Vediamo quale ipotesi utili possono essere prese in considerazione per attuare una riforma pensioni più equa. Una misura che potrebbe intervenire sulla riforma delle pensioni potrebbe essere quella di evitare di dare grossi incentivi e aiuti alle aziende in ristrutturazione, che mandano in pensione anticipata i lavoratori più anziani o ritenuti inadatti. Negli ultimi anni, l'aumento di questa prassi ha gravato eccessivamente sulle casse della previdenza nazionale. Calcolando la retribuzione del neopensionato con il sistema contributivo, e non più con quello retributivo, si graverebbe meno sulle casse dell' Inps, e nello stesso tempo si creerebbe del turnover in uscita dal mondo del lavoro utile a far entrare lavoratori più giovani.

Prendiamo come esempio la Germania. I tedeschi fra qualche troveranno ad affrontare il problema inverso al nostro. In Italia, secondo i dati dell' Inps, ci saranno pensioni con rendite troppo alte rispetto a quello che il lavoratore ha versato, mentre in Germania, a causa dei popolari mini-job e di altre scelte passate ci saranno tanti pensionati che avranno pensioni molto basse.

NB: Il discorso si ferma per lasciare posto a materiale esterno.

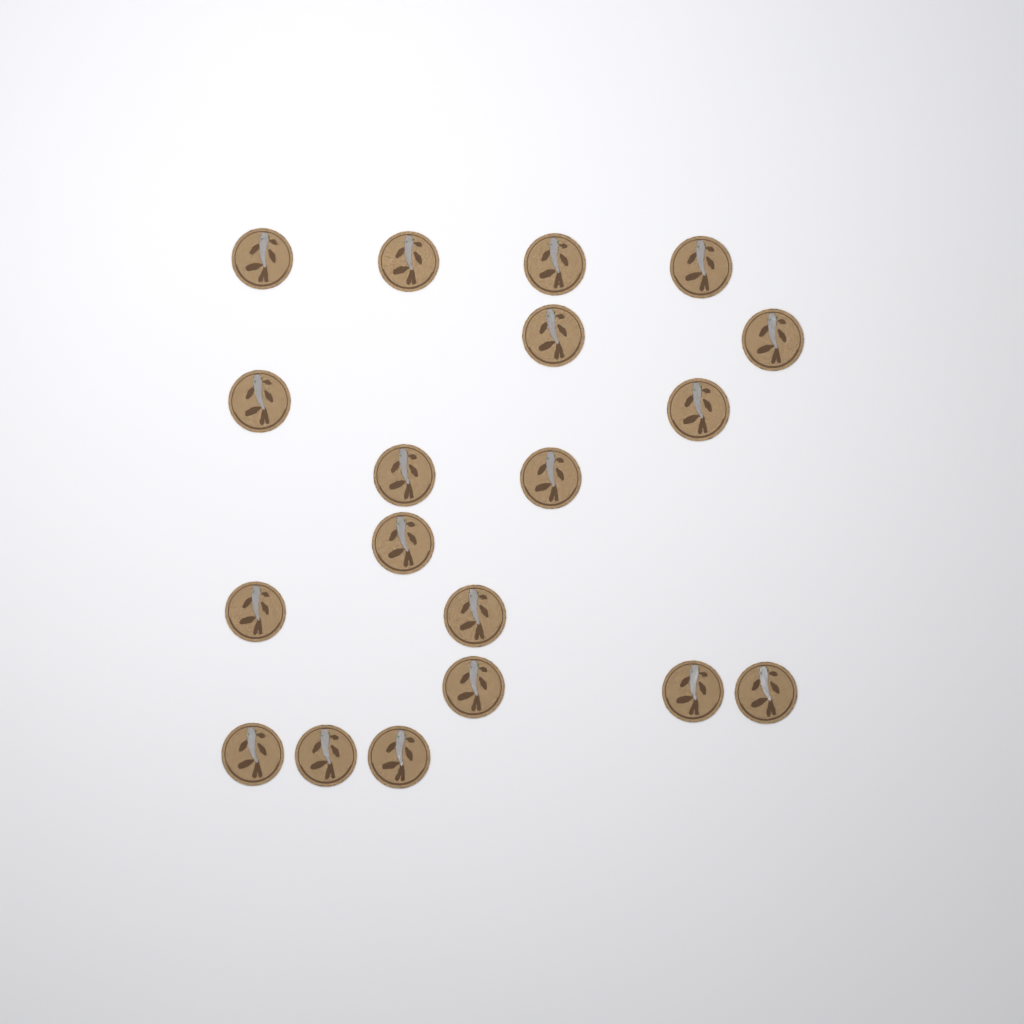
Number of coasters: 19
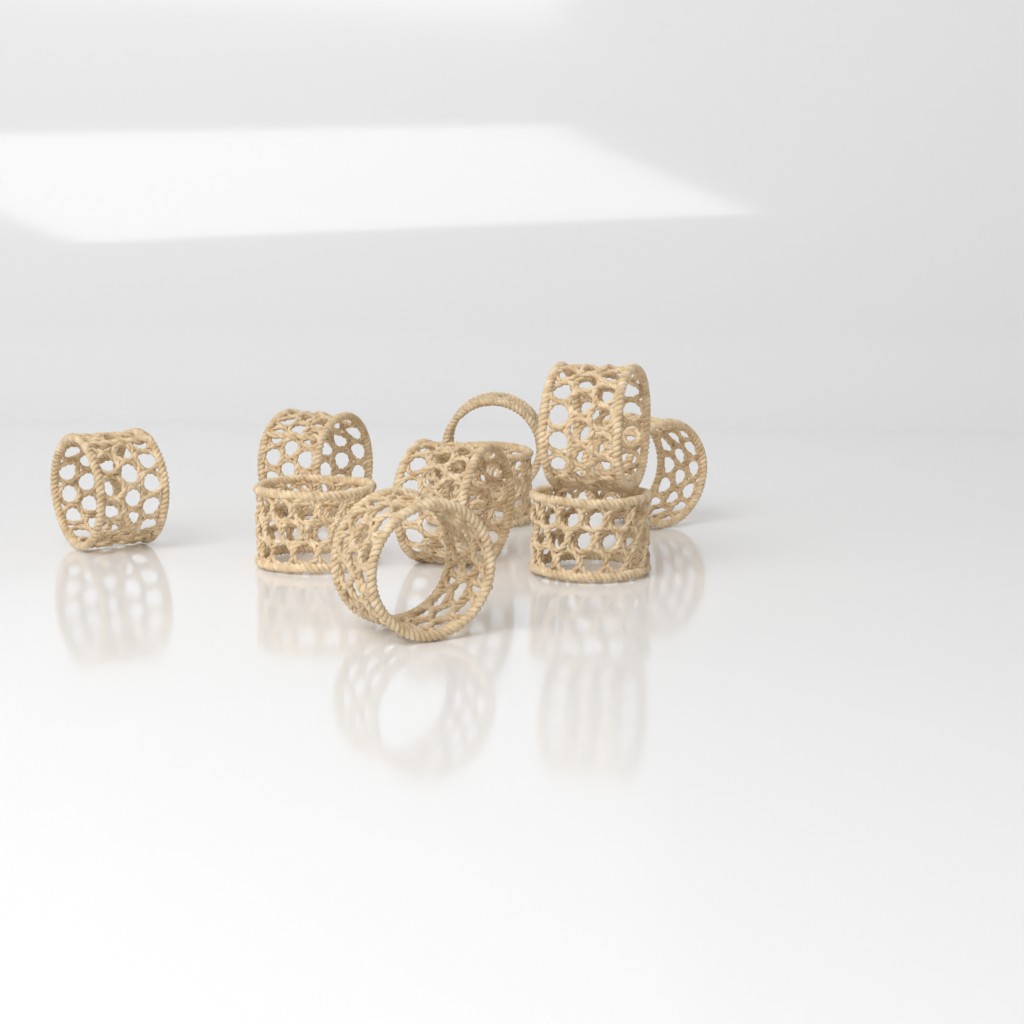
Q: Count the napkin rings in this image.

Per cercare di arginare il problema la Merkel ha attuato una riforma sulle pensioni radicale, abbassando l'età sufficiente per andare in pensione da 65 a 63 anni. I tedeschi hanno potuto attuare questa modifica sia perché hanno una disoccupazione molto bassa, intorno al 5 %,contro il 12 % italiano, sia perché possono contare su un sistema pensionistico che grava meno sulle cassa pubbliche rispetto a quello italiano.

In Italia non si riesce a trovare il bandolo della matassa. Se si pensa alle ultime proposte, come quella di portare il Tfr dei lavoratori in busta paga sia per i pubblici che per i privati, si capisce come le istituzioni siano in un vicolo cieco. Il Tfr in busta paga potrebbe essere una misura deleteria per i lavoratori che ne usufruirebbero, in quanto, avrebbero la possibilità di possedere una somma di denaro pronta per essere spesa andando così a annullare il volare mutualistico del trattamento di fine rapporto. La misura potrebbe essere una arma a doppio taglio per una classe che è in sofferenza. Inoltre, ci sarebbe il problema di tutti quei lavoratori del settore privato che hanno versato il proprio Tfr nei fondi pensione.

Se la proposta di portare il Tfr in busta paga si dovesse concretizzare sarebbe molto penalizzante per loro, in quanto, non potrebbero usufruire del Tfr nella loro busta paga perché resterebbe immobilizzato nel fondi stessi.